A few years back I published a paper in PLoS Pathogens that described the first use* of a machine learning approach to identify bacterial type III effectors from protein sequence. Type III effectors are proteins that are made by bacteria and exported through a complicated structure (the type III secretion apparatus- aka. the injectisome) directly in to a host cell. Inside the host cell these effectors interact with host proteins and networks to effect a change, one that is beneficial for the invading bacteria, and allow survival in an environment that’s not very hospitable for bacterial growth. Though there are a lot of these kinds of proteins known, there’s no pattern that has been found to specify secretion by type III mechanism. It’s a mystery still.

(* there was another paper published back-to-back with mine in PLoS Pathogens that reported the same thing. Additionally, two other papers were published subsequently in other journals that reiterated our findings. I wrote a review of this field here.)

So on the basis of the model that I published my collaborators (Drs. Heffron and Niemann) thought it would be cool to see if a consensus signal (an average of the different parts my model predicted to be important for secretion) that the model predicted would be hyper-secreted (i.e. would be secreted at a high level). I sent them a couple of predictions and some time later (maybe 8 months) Dr. Niemann contacted me to say that the consensus sequence was not, in fact, secreted. So it looked like the prediction wasn’t any good and that some work had been done to get this negative result.

But not so fast, because they’d had some issues with how they’d made the initial construct to do the experiment they remade the construct used to express the consensus. The first one (that was not secreted) used a native promoter and upstream gene sequence. This is the region that causes a gene to be expressed, then allows the ribosome to bind to the mRNA and start translation of the actual coding sequence. The native upstream sequence

Figure 1. Translocation of a consensus effector seq.

Figure 1. Translocation of a consensus effector seq.

was just taken from a real effector. When they redid the construct they used a non-native upstream sequence from a bacteriophage (a virus that infects bacteria), commonly used for expressing genes. All of the sudden, they got secretion from the same consensus sequence. This was a very weird result: why would changing the untranslated region suddenly change the function that the protein sequence was supposed to be directing?

The path of this experiment could have taken a very different turn here. Dr. Niemann could have simply ignored that ‘spurious’ result and decided that the native promoter was the right answer- the consensus sequence wasn’t secreted.

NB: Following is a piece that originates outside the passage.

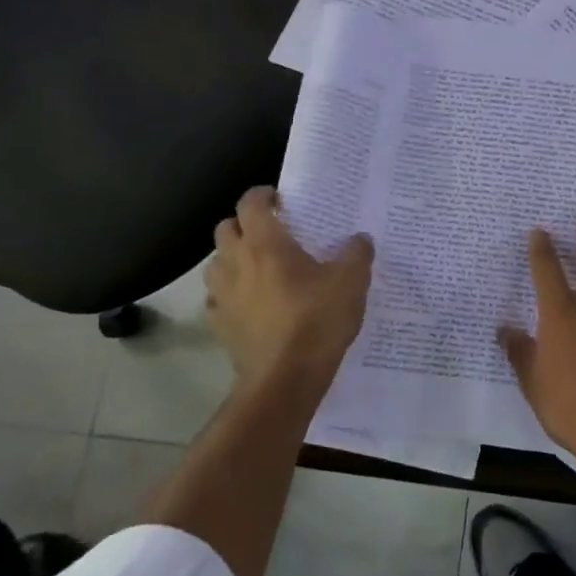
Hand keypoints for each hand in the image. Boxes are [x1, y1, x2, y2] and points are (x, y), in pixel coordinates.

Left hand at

However, in this case the spurious result was the interesting one. Why did the bacteriophage upstream region construct get secreted? The only difference was in the upstream RNA (since the difference was in the non-coding region and the protein produced was exactly the same). Dr. Niemann pressed on and found that the RNA itself was directing secretion. And he found that there were other examples of native upstream sequences in the bacteria (Salmonella Typhimurium) that we were working on. This had never been observed before in Salmonella, though it was known for a few effectors from Yersinia pestis. He also identified an RNA-binding protein, hfq, that was required for this secretion. This paper is currently available as a preprint from the journal.

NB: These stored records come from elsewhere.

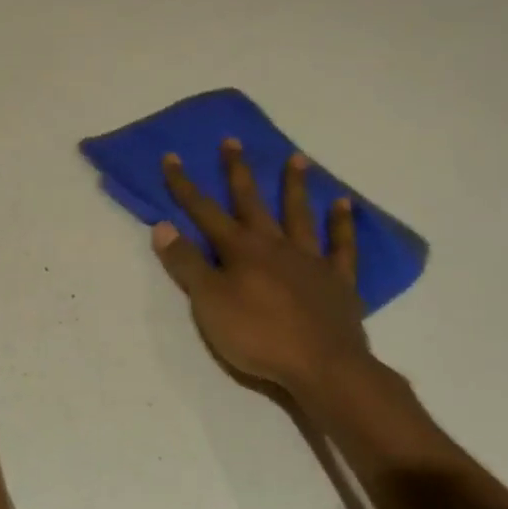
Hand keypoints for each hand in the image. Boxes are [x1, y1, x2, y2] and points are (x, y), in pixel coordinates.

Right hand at [153, 140, 373, 403]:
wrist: (322, 367)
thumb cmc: (257, 336)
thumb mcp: (208, 303)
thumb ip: (187, 264)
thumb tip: (162, 225)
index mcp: (239, 250)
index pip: (204, 211)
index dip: (184, 186)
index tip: (172, 157)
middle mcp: (274, 245)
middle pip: (252, 202)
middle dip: (238, 172)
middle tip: (233, 141)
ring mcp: (309, 260)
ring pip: (299, 215)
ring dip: (295, 186)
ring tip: (297, 158)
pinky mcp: (338, 281)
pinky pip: (342, 246)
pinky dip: (343, 224)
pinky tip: (344, 205)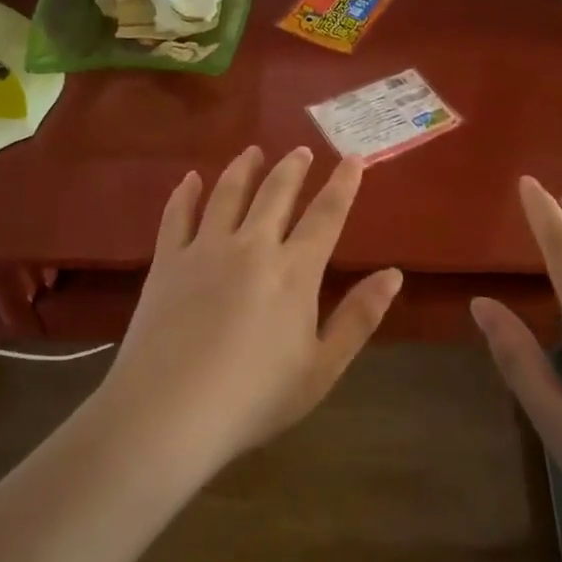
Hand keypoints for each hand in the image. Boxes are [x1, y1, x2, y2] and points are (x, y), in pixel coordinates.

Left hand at [98, 145, 402, 471]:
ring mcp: (205, 249)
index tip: (352, 159)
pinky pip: (177, 214)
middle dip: (293, 168)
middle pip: (276, 193)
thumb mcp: (321, 368)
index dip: (342, 185)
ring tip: (253, 150)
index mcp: (294, 271)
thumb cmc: (255, 398)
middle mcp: (252, 246)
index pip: (326, 215)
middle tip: (301, 150)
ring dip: (244, 167)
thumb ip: (359, 318)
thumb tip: (394, 275)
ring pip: (228, 193)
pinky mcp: (167, 260)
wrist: (170, 412)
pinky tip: (191, 178)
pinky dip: (185, 192)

Niemann GS, Brown RN, Mushamiri IT, Nguyen NT, Taiwo R, Stufkens A, Smith RD, Adkins JN, McDermott JE, Heffron F. RNA Type III Secretion Signals that require Hfq. J Bacteriol. 2013 Feb 8. [Epub ahead of print]

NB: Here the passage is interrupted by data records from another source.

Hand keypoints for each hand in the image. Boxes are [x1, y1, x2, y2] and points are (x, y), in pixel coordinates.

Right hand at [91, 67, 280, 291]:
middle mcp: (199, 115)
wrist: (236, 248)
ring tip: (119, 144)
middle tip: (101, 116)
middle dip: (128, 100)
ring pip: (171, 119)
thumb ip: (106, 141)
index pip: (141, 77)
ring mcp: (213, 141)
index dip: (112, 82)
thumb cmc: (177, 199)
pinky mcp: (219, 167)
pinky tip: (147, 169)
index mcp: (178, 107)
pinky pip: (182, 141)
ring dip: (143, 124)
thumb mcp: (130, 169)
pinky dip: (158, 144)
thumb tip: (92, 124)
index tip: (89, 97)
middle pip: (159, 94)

So this story never ended in validation of my consensus sequence. Actually, in all likelihood it can’t direct secretion (the results in the paper show that, though it’s not highlighted). But the story turned out to be more interesting and more impactful and it shows why it’s good to be flexible in science. If you see the results of each experiment only in black and white (it supports or does not support my original hypothesis) this will be extremely limiting to the science you can accomplish.